Aunque el día de los difuntos según el calendario es un único día, podríamos decir que se trata de una semana de “ajetreo” hacia el cementerio. La palabra cementerio procede del término griego Koimeterión que significa dormitorios. En la creencia cristiana se pensaba en el cementerio como el lugar donde los cuerpos dormían esperando al Señor (Dios) en el día de la resurrección.

Durante esta semana normalmente se llevan flores al lugar donde están nuestros seres queridos, que ya fallecieron. Es una semana de melancolía por la ausencia de los seres queridos y reflexión por lo fugaz de la vida. Porque la muerte no tiene edad. Tanto jóvenes como mayores aparecen en las esquelas.

Nadie sabe cuando viene su propia muerte. Hay personas que el año pasado fueron al cementerio a poner flores a sus seres queridos. Pero este año se las pondrán a ellos sobre sus tumbas. Por eso es importante estar preparado para ese día.

Puede haber una nueva realidad para ti. Jesús habla de la muerte como un paso a otra vida. Jesucristo dice en la Biblia: Yo soy la resurrección y la vida; el que cree en mí aunque esté muerto vivirá. Evangelio de Juan 11:25.
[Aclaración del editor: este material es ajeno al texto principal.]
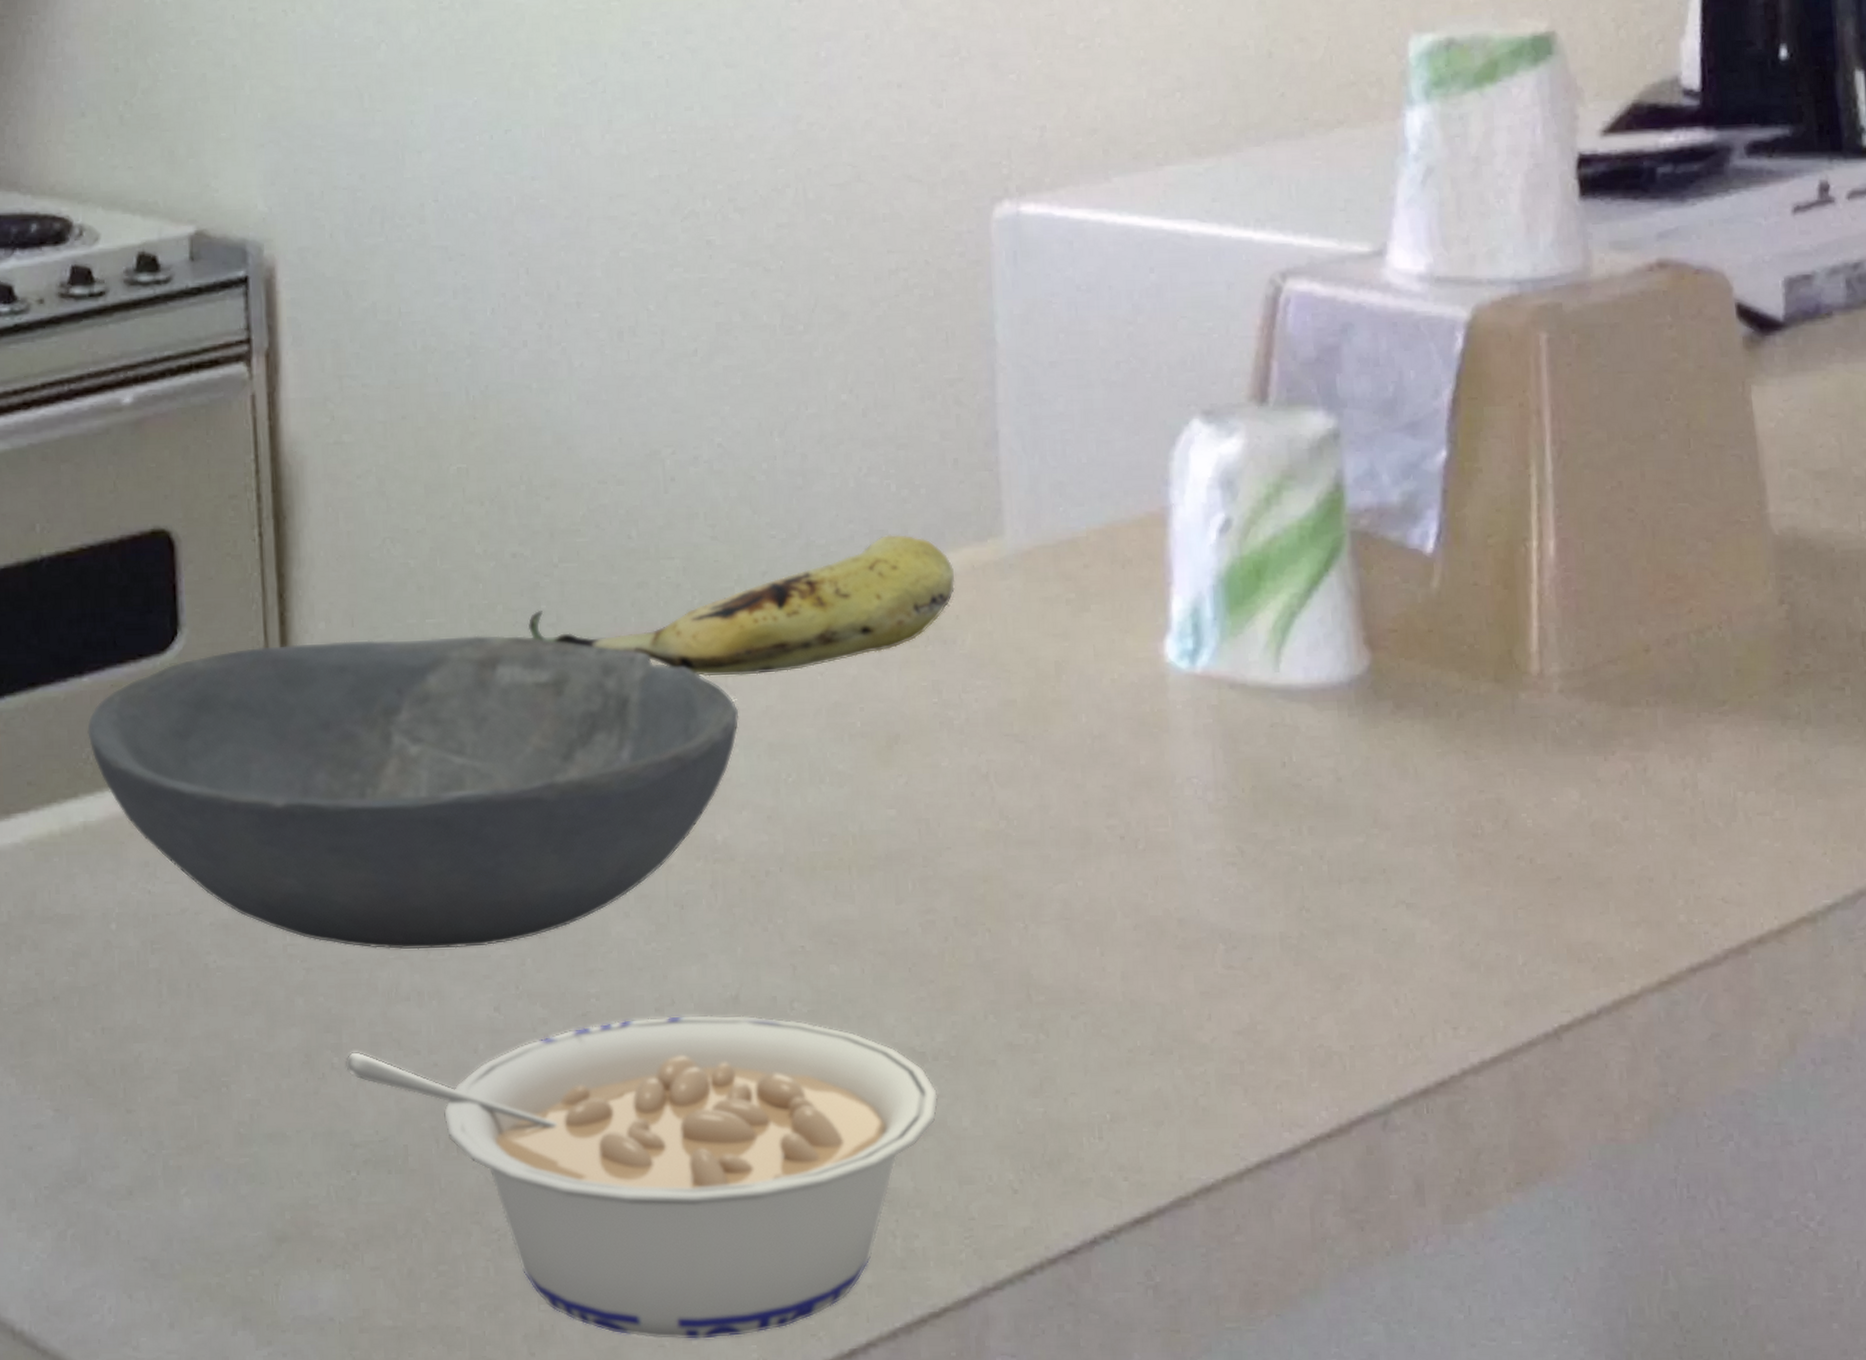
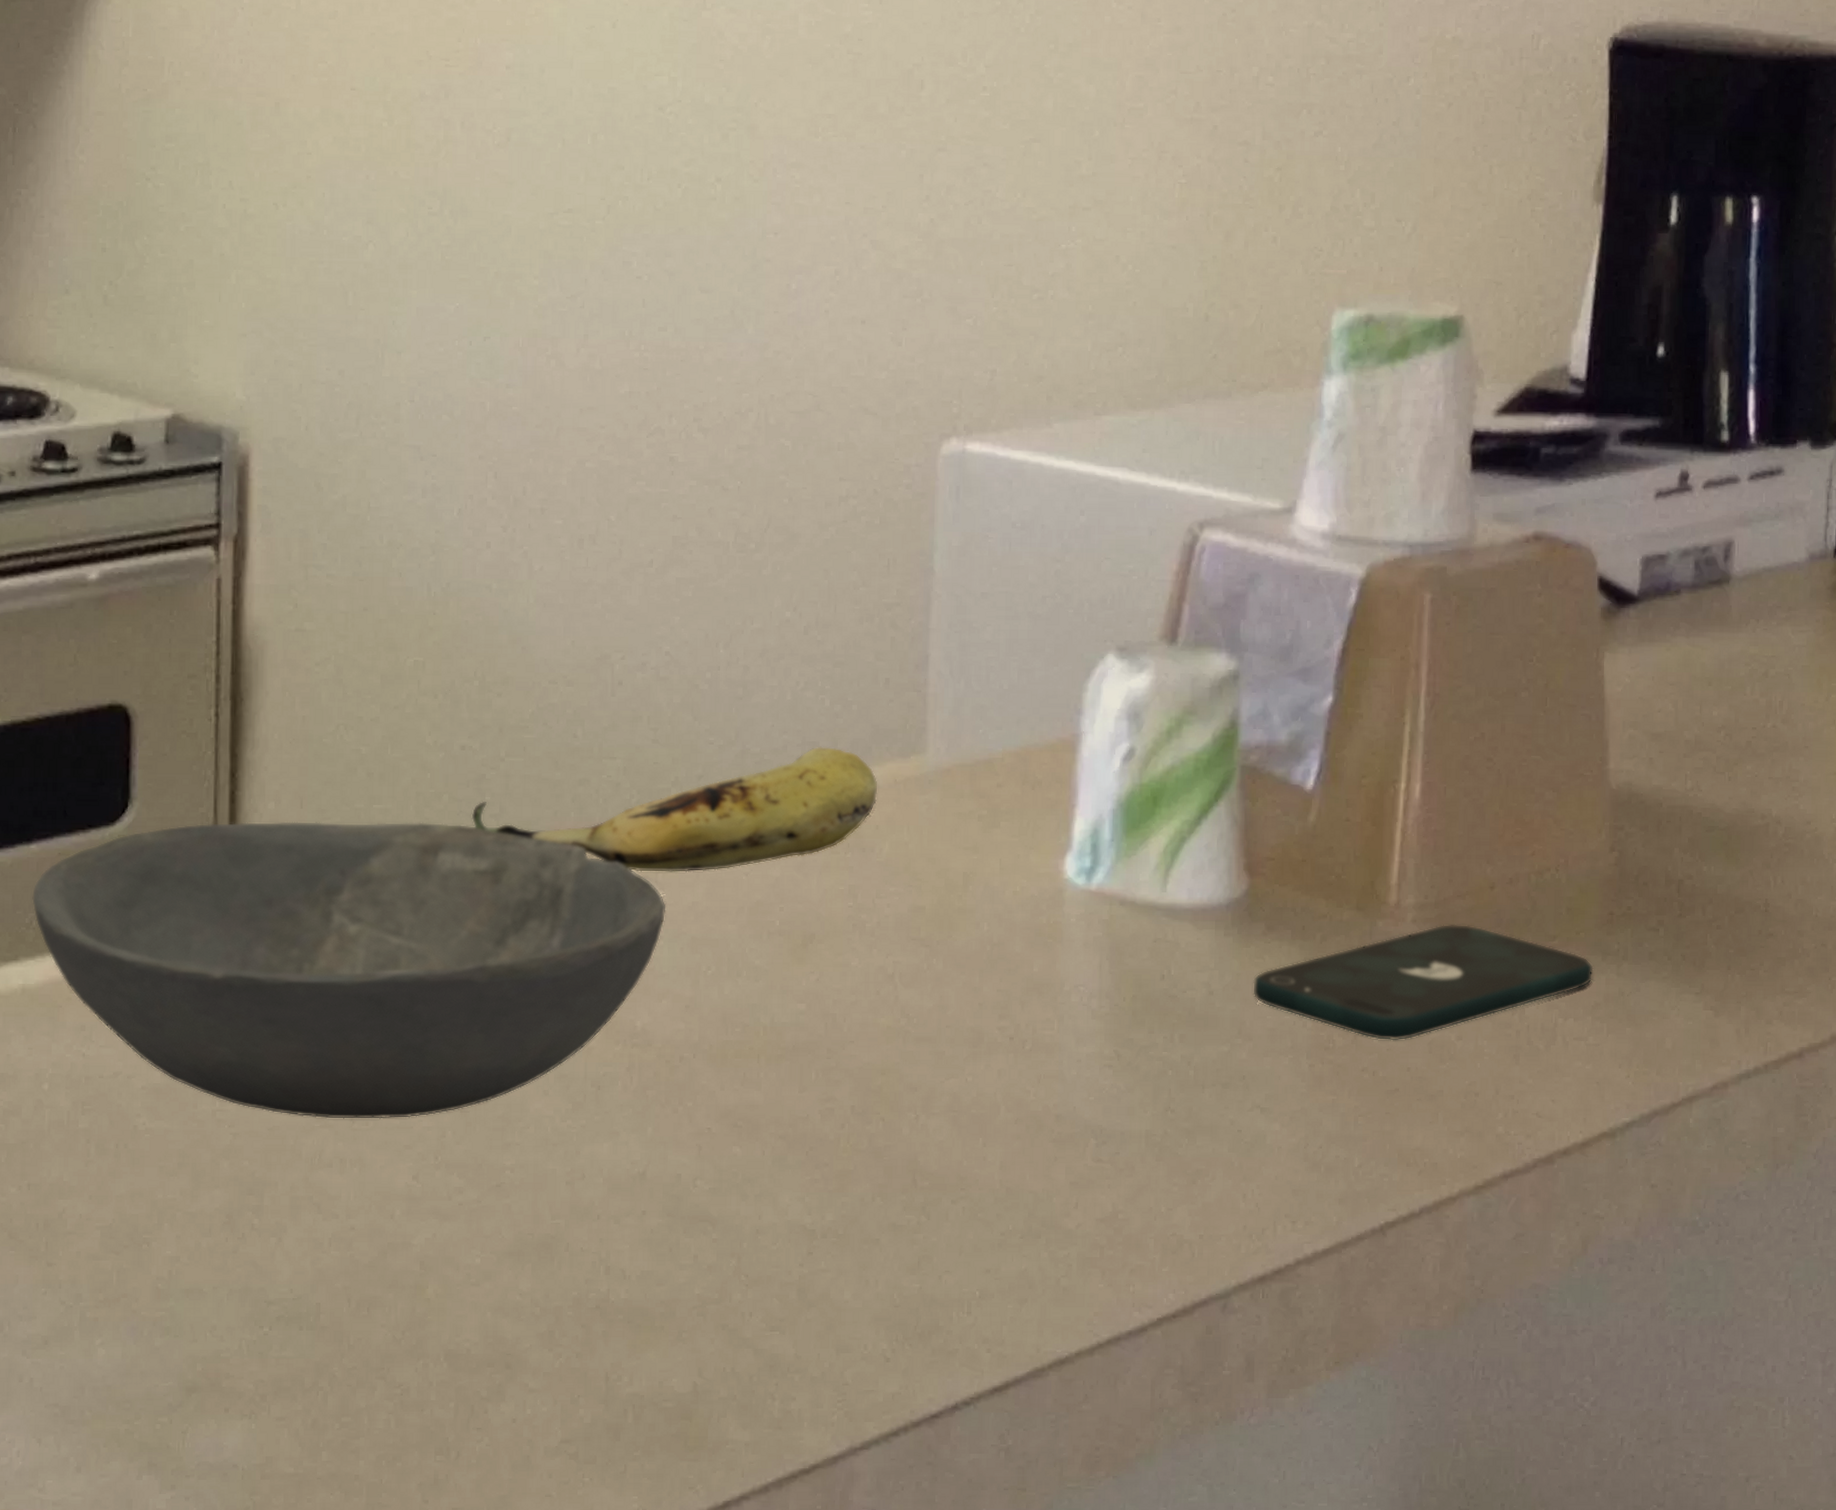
legume: present [346,1015,939,1340] -> none [266,1189,824,1491]
smartphone: none [1385,692,1774,825] -> present [1253,924,1594,1041]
Jesucristo tiene un lugar para los que creen en Él. Solamente hace falta un requisito: el arrepentimiento de tus pecados. Dice la Biblia, la palabra de Dios, que Cristo Jesús vino a salvar a los pecadores. 1Timoteo 1:15

Él vino a entregar su vida muriendo por ti en una cruz. Resucitó y ahora quiere tener una relación personal contigo. Él te ama y tiene un propósito para todo aquel que en Él cree. Por favor, reflexiona sobre esta lectura. Dios te ofrece la esperanza de una nueva vida en Jesucristo.

Aprovecha esta semana de reflexión y acércate a Jesús. Él puede cambiar tu vida.